I There is an option to extract the audio data and the sampling rate, just like when loading using librosa
. The full code of the audio data and sampling rate extraction is the following:
with VideoFileClip(input_file) as video:
# Use the first three seconds of the video
clip = video.subclip(0, 3)
# Get the audio data and sample rate
y = clip.audio.to_soundarray()
sr = clip.audio.fps
l = clip.audio.duration
print(f'y:{y.shape}, sr:{sr}, length:{l}')
And it is resulted in:
>>> y:(132300, 2), sr:44100, length:3
Next, I wish to convert the above data into spectrogram. When I try the following, my machine crushes, or I get an error.
with VideoFileClip(input_file) as video:
# Trim video
clip = video.subclip(start_time_sec, end_time_sec)
# Get length of the trimed video
length = end_time_sec-start_time_sec
# Get the audio data and sample rate
y = clip.audio.to_soundarray()
sr = clip.audio.fps
l = clip.audio.duration
# Do something with the audio data
spectrogram = librosa.feature.melspectrogram(y=y, n_fft=2048, hop_length=512)
librosa.display.specshow(spectrogram, sr=sr)
------->
Output exceeds the size limit. Open the full output data in a text editor---------------------------------------------------------------------------
ValueError Traceback (most recent call last)
Cell In[33], line 16
14 # Do something with the audio data
15 spectrogram = librosa.feature.melspectrogram(y=y, n_fft=2048, hop_length=512)
---> 16 librosa.display.specshow(spectrogram, sr=sr)
File /Library/Frameworks/Python.framework/Versions/3.9/lib/python3.9/site-packages/librosa/display.py:1215, in specshow(data, x_coords, y_coords, x_axis, y_axis, sr, hop_length, n_fft, win_length, fmin, fmax, tuning, bins_per_octave, key, Sa, mela, thaat, auto_aspect, htk, unicode, intervals, unison, ax, **kwargs)

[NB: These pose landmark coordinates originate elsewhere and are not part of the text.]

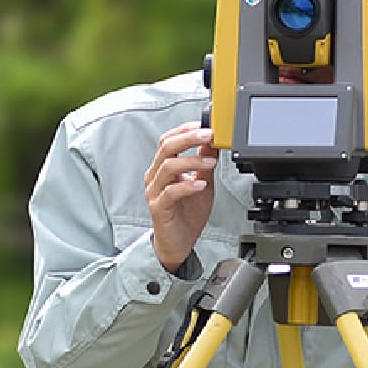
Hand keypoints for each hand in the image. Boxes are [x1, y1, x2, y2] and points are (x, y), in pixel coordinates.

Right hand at [143, 123, 216, 272]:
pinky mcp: (158, 207)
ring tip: (211, 162)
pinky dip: (187, 185)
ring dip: (192, 162)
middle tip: (208, 135)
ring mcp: (155, 192)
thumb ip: (205, 163)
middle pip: (166, 148)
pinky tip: (200, 184)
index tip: (205, 125)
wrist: (181, 242)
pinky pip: (170, 192)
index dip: (185, 130)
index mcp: (163, 167)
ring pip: (168, 167)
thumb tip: (212, 142)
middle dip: (189, 138)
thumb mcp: (203, 182)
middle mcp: (155, 176)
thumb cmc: (187, 213)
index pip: (168, 140)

1211 x_coords = __mesh_coords(x_axis, x_coords, data.shape[1], **all_params)
1213 axes = __check_axes(ax)
-> 1215 out = axes.pcolormesh(x_coords, y_coords, data, **kwargs)
1217 __set_current_image(ax, out)
1219 # Set up axis scaling
File /Library/Frameworks/Python.framework/Versions/3.9/lib/python3.9/site-packages/matplotlib/__init__.py:1442, in _preprocess_data..inner(ax, data, *args, **kwargs)

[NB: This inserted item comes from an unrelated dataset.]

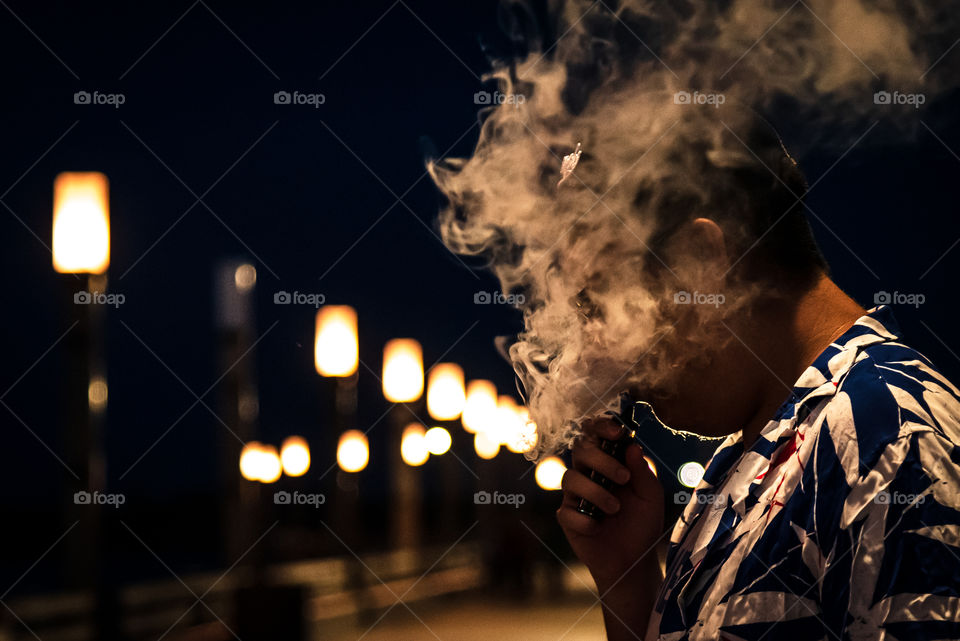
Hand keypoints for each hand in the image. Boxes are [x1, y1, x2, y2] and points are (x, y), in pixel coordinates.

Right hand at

1439 @functools.wraps(func)
1440 def inner(ax, *args, data=None, **kwargs):
1441 if data is None:
-> 1442 return func(ax, *map(sanitize_sequence, args), **kwargs)
1444 bound = new_sig.bind(ax, *args, **kwargs)
1445 auto_label = (bound.arguments.get(label_namer)
1446 or bound.kwargs.get(label_namer))
File /Library/Frameworks/Python.framework/Versions/3.9/lib/python3.9/site-packages/matplotlib/axes/_axes.py:6229, in Axes.pcolormesh(self, alpha, norm, cmap, vmin, vmax, shading, antialiased, *args, **kwargs)
6225 C = C.ravel()
...
1984 f"shading, A should have shape "
1985 f"{' or '.join(map(str, ok_shapes))}, not {A.shape}")
1986 return super().set_array(A)
ValueError: For X (129) and Y (132301) with flat shading, A should have shape (132300, 128, 3) or (132300, 128, 4) or (132300, 128) or (16934400,), not (132300, 128, 1)
Finally, when I use power_to_db
and plt.imshow
as in the following code
ps = librosa.feature.melspectrogram(y=y, sr=sr)
ps_db= librosa.power_to_db(ps)
# librosa.display.specshow(ps_db, x_axis='s', y_axis='log')
plt.imshow(ps_db, origin="lower", cmap=plt.get_cmap("magma"))
I get the following undesired result:
Is it something with the overlap size or something?
The librosa multi-channel format is channels-first, where as your audio seems to be channels-last. Try y = clip.audio.to_soundarray().T
, to convert it.
Also it there might be problems with passing a stereo mel-spectrogram, to librosa.display.specshow
.
If it is acceptable to work in mono, then convert the audio using y = librosa.to_mono(y)
before doing the processing.